QUESTION: If I could just follow – and thank you for that – I suppose the trouble is it’s a strong argument, but it’s an argument that’s failed so far, to convince 59 senators, and our reporting is that there are more informally that expressed support for a sanctions bill. So what does the Administration – and in light of Zarif’s comments that new sanctions would, in his words, kill the deal, what does the Administration do if, despite this push and despite this argument, that a sanctions bill goes forward, even if it had a 12-month timeline on it?

SENIOR ADMINISTRATION OFFICIAL ONE: Well, I think, again, our argument to Congress is that – look, many of those members of Congress have also said that they support diplomacy, and the fact is that this is the diplomatic effort and we are the ones at the table, and we are aware of what creates positive leverage and what could split the international community and derail the talks. And so it is not useful leverage to pass a sanctions bill that will split the P5+1, potentially derail the talks, and ultimately undermine the sanctions regime more broadly. We’ll continue to make that case to Congress, and if need be, the President will veto a sanctions bill that is passed by Congress during the course of this negotiation.

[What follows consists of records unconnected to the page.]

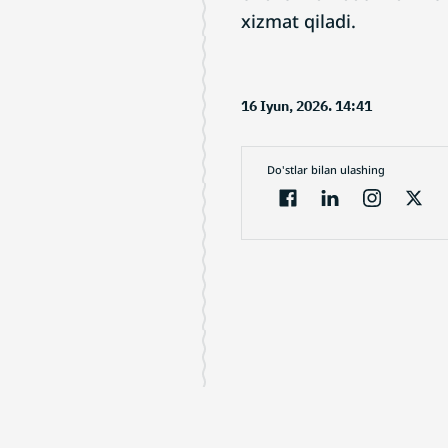
xizmat qiladi.
16 Iyun, 2026. 14:41
Do'stlar bilan ulashing
Electron jurnal
Loyiha haqida
Sa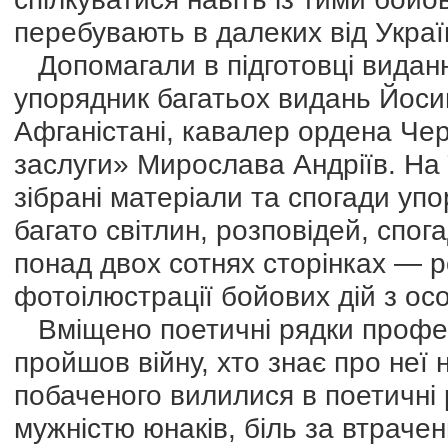
перебувають в далеких від Укра
Допомагали в підготовці видан
упорядник багатьох видань Йосип
Афганістані, кавалер ордена Чер
заслуги» Мирослава Андріїв. На 
зібрані матеріали та спогади уп
багато світлин, розповідей, спога
понад двох сотнях сторінках — роз
фотоілюстрації бойових дій з осо
Вміщено поетичні рядки професі
пройшов війну, хто знає про неї
побаченого вилилися в поетичні
мужністю юнаків, біль за втрач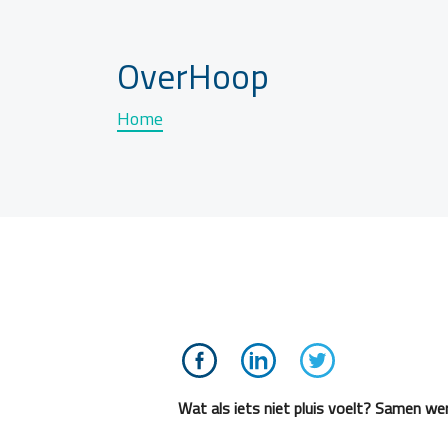
OverHoop
Home
Wat als iets niet pluis voelt? Samen w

And I think another important point here is that we take the argument that sanctions provide leverage – we agree with that argument. But the fact of the matter is that that leverage already exists, because nobody doubts that Congress could move in a nanosecond to impose additional sanctions if Iran doesn’t comply with the agreement or if we aren’t able to negotiate an agreement during the course of negotiation. So the leverage is already there. It’s not necessary to preempt the negotiation by passing sanctions during the course of our effort to negotiate a comprehensive resolution.

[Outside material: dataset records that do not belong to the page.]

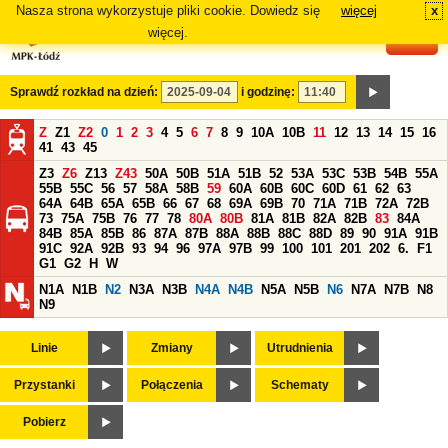
Nasza strona wykorzystuje pliki cookie. Dowiedz się
więcej
x
#
więcej.
Sprawdź rozkład na dzień:
i godzinę:
Z
Z1
Z2
0
1
2
3
4
5
6
7
8
9
10A
10B
11
12
13
14
15
16
41
43
45
Z3
Z6
Z13
Z43
50A
50B
51A
51B
52
53A
53C
53B
54B
55A
55B
55C
56
57
58A
58B
59
60A
60B
60C
60D
61
62
63
64A
64B
65A
65B
66
67
68
69A
69B
70
71A
71B
72A
72B
73
75A
75B
76
77
78
80A
80B
81A
81B
82A
82B
83
84A
84B
85A
85B
86
87A
87B
88A
88B
88C
88D
89
90
91A
91B
91C
92A
92B
93
94
96
97A
97B
99
100
101
201
202
6.
F1
G1
G2
H
W
N1A
N1B
N2
N3A
N3B
N4A
N4B
N5A
N5B
N6
N7A
N7B
N8
N9
Linie
Zmiany
Utrudnienia
Przystanki
Połączenia
Schematy
Pobierz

So we’ll continue to make that argument to Congress. I do think that this agreement should be noted in Congress, because I think some members understandably were expressing a degree of frustration that we hadn’t moved forward with implementation. I think that now that we have achieved this implementation agreement – and those people will be able to see concrete progress on January 20th – I think the stakes will further sink in. And we would hope that that would prevail upon Congress to avoid taking action that could jeopardize these negotiations.

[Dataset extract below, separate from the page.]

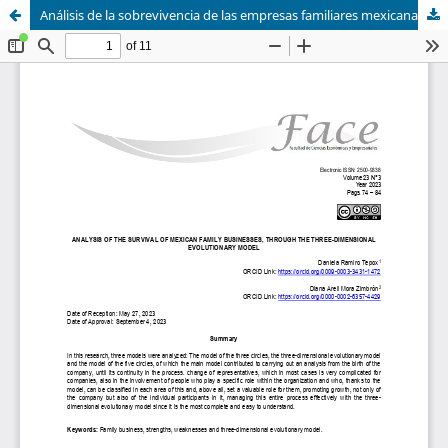
Análisis de la sobrevivencia de las empresas familiares mexicanas, mediante el modelo evolutivo tridimensional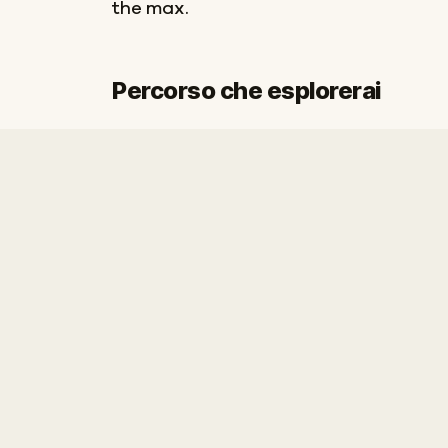
the max.
Percorso che esplorerai
Inizio
Fine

And I’d note that we’ve had strong support for that position, for instance, from many committee chairmen in the Senate who signed on to a letter expressing that now is not the time for new sanctions. Senator Johnson, who is in the – chairs the Banking Committee that has produced these products in the past, has said he doesn’t believe there should be new sanctions. Senators like Carl Levin, chair of the Armed Services Committee, Barbara Mikulski, Barbara Boxer and many others have expressed that position.

So, again, we’ll continue to make our case, and we believe our case is strengthened by the fact that on January 20th, Iran will no longer be enriching at 20 percent, and we’ll be getting the conversion and dilution of its stockpile of 20 percent enriched uranium.

QUESTION: Thanks very much.

MODERATOR: Great. Thank you so much, and thanks to everyone for joining the call. For folks who joined late, this was all on background. These were all senior Administration officials. So thanks, folks, for paying attention to the ground rules. And with that, the call is concluded. Have a great rest of your Sunday.